Supplied passage:
------------------------------------------------
Slang Project Coding Conventions

Making it easier to work with shaders

Slang Project Coding Conventions

Principles

This document attempts to establish conventions to be used in the Slang codebase. We have two goals for this convention.

The first goal is to make the code look relatively consistent so that it is easy to navigate and understand for contributors. Having varying styles across different modules, files, functions, or lines of code makes the overall design and intention of the codebase harder to follow.

The second goal is to minimize the scope complexity of diffs when multiple maintainers work together on the codebase. In the absence of an enforced style, developers tend to “clean up” code they encoutner to match their personal preferences, and in so doing create additional diffs that increase the chances of merge conflicts and pain down the line.

Because the Slang codebase has passed through many hands and evolved without a pre-existing convention, these two goals can come into conflict. We encourage developers to err on the side of leaving well enough alone (favoring the second goal). Don’t rewrite or refactor code to match these conventions unless you were already going to have to touch all of those lines of code anyway.

Note that external code that is incorporated into the project is excluded from all of these conventions.

Languages

C++

Most code in the Slang project is implemented in C++. We currently assume support for some C++11 idioms, but have explicitly avoided adding dependencies on later versions.

As a general rule, be skeptical of “modern C++” ideas unless they are clearly better to simpler alternatives. We are not quite in the realm of “Orthodox C++”, but some of the same guidelines apply:

Don’t use exceptions for non-fatal errors (and even then support a build flag to opt out of exceptions)
Don’t the built-in C++ RTTI system (home-grown is okay)
Don’t use the C++ variants of C headers (e.g., <cstdio> instead of <stdio.h>)
Don’t use the STL containers
Don’t use iostreams

The compiler implementation does not follow some of these guidelines at present; that should not be taken as an excuse to further the proliferation of stuff like dynamic_cast. Do as we say, not as we do.

Some relatively recent C++ features that are okay to use:

Rvalue references for “move semantics,” but only if you are implementing performance-critical containers or other code where this really matters.
------------------------------------------------
Recorded information:
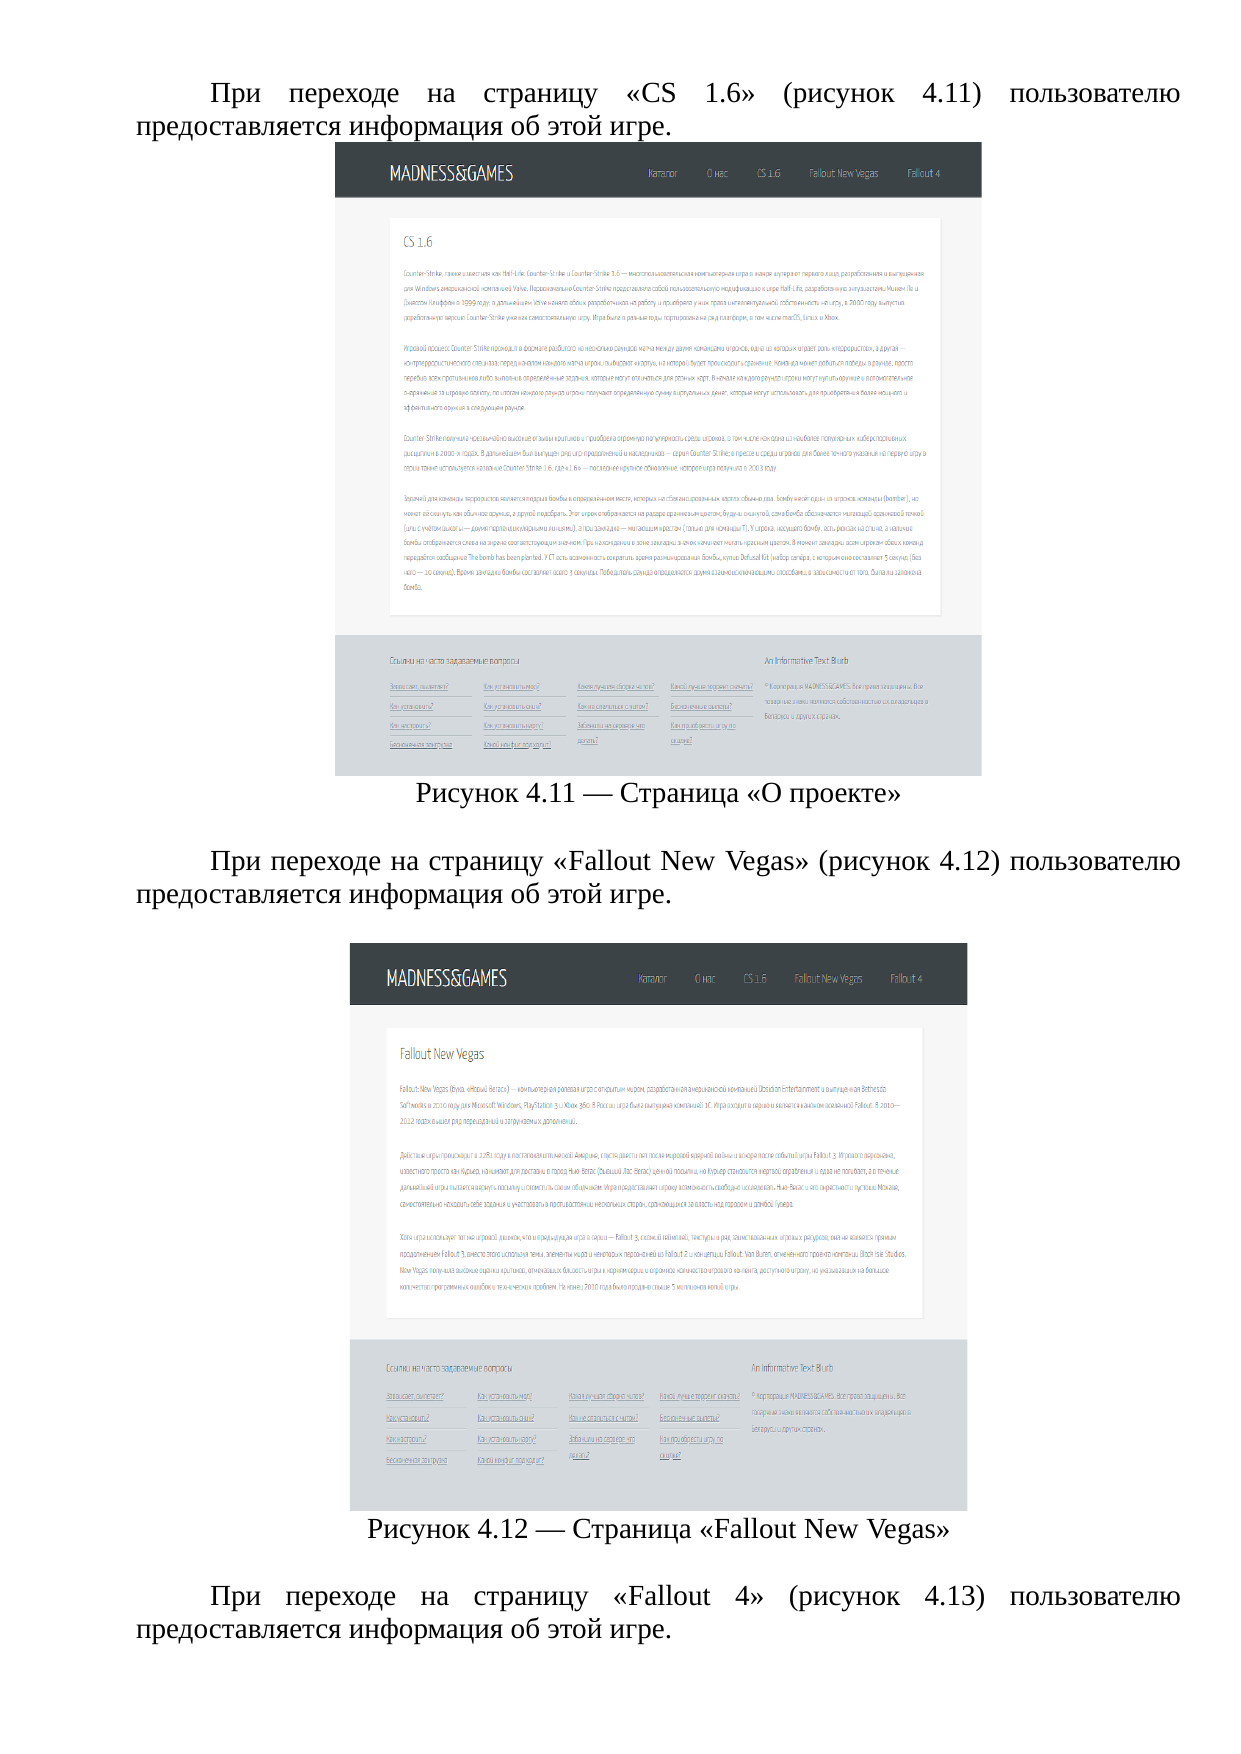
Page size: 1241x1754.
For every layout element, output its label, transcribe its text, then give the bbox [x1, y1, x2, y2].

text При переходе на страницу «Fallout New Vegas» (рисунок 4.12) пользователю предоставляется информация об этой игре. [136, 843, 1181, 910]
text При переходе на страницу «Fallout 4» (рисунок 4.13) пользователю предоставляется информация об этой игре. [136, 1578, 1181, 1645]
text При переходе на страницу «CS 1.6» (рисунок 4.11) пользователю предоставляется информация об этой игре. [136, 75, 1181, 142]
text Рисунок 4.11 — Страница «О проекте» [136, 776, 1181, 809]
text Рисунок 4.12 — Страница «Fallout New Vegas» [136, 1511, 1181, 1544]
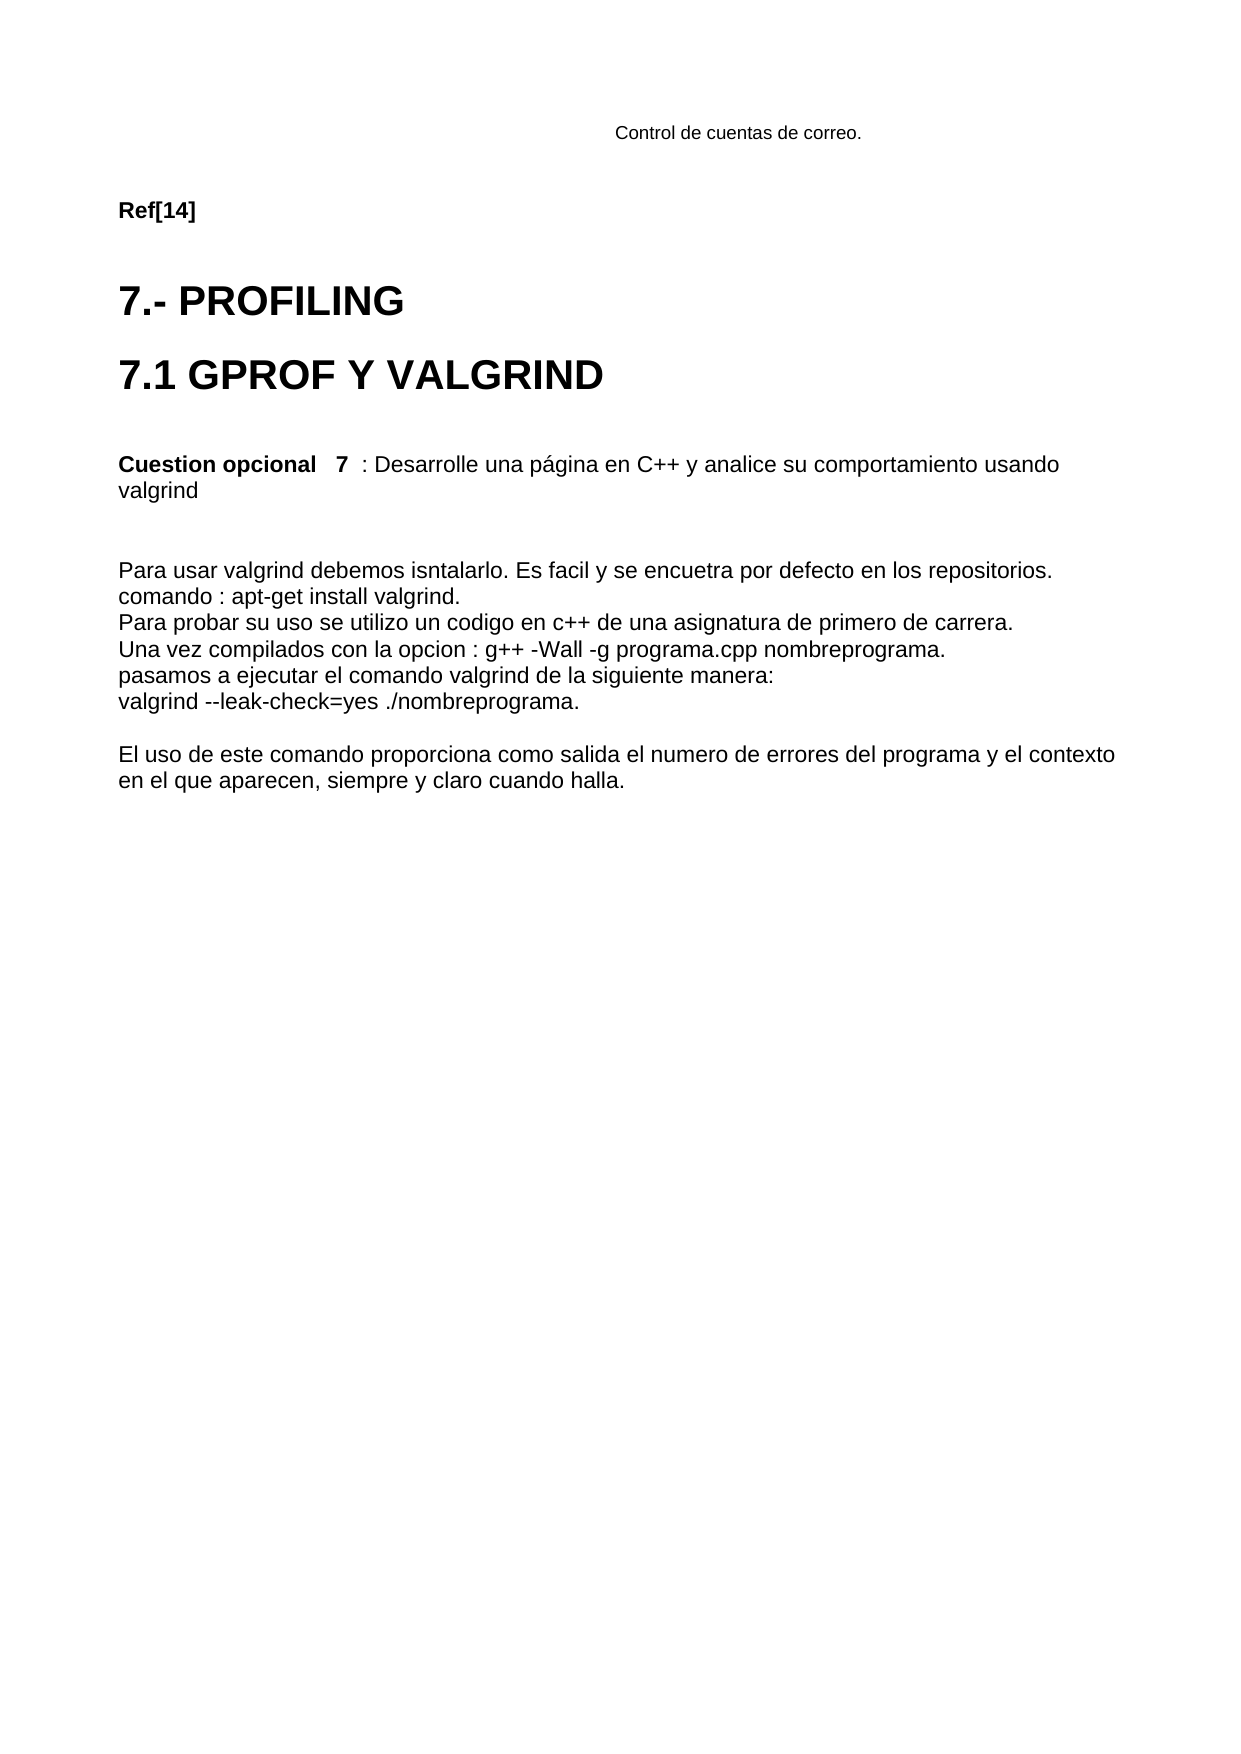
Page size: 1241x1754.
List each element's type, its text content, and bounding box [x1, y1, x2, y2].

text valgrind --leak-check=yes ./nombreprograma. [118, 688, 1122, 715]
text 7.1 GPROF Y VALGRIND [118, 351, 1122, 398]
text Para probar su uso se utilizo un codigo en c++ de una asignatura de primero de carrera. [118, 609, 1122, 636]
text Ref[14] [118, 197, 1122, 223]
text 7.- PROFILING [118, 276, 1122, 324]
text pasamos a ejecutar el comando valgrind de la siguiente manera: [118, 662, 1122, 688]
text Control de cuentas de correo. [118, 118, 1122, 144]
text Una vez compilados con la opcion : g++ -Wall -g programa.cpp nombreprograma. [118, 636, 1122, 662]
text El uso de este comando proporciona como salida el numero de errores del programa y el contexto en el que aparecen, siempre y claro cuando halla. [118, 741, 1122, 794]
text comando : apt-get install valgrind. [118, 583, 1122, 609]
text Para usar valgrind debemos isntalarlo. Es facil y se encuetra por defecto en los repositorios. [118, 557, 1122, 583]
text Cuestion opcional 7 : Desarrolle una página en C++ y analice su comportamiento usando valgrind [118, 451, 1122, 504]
------------------------------------------------
Tasks to complete:
1. From the Slang coding conventions, print the passage from "The first goal" to "harder to follow." without changes.
2. Answer these questions using the Slang coding conventions:
(a) Which version of C++ does the project currently assume support for some idioms of?
(b) How do the conventions treat external code that is incorporated into the project?
(c) Which C++ feature is permitted only for performance-critical containers or similar code?

Solutions for each task:
1.
The first goal is to make the code look relatively consistent so that it is easy to navigate and understand for contributors. Having varying styles across different modules, files, functions, or lines of code makes the overall design and intention of the codebase harder to follow.

2.
(a) C++11
(b) It is excluded from all of the conventions.
(c) Rvalue references for "move semantics"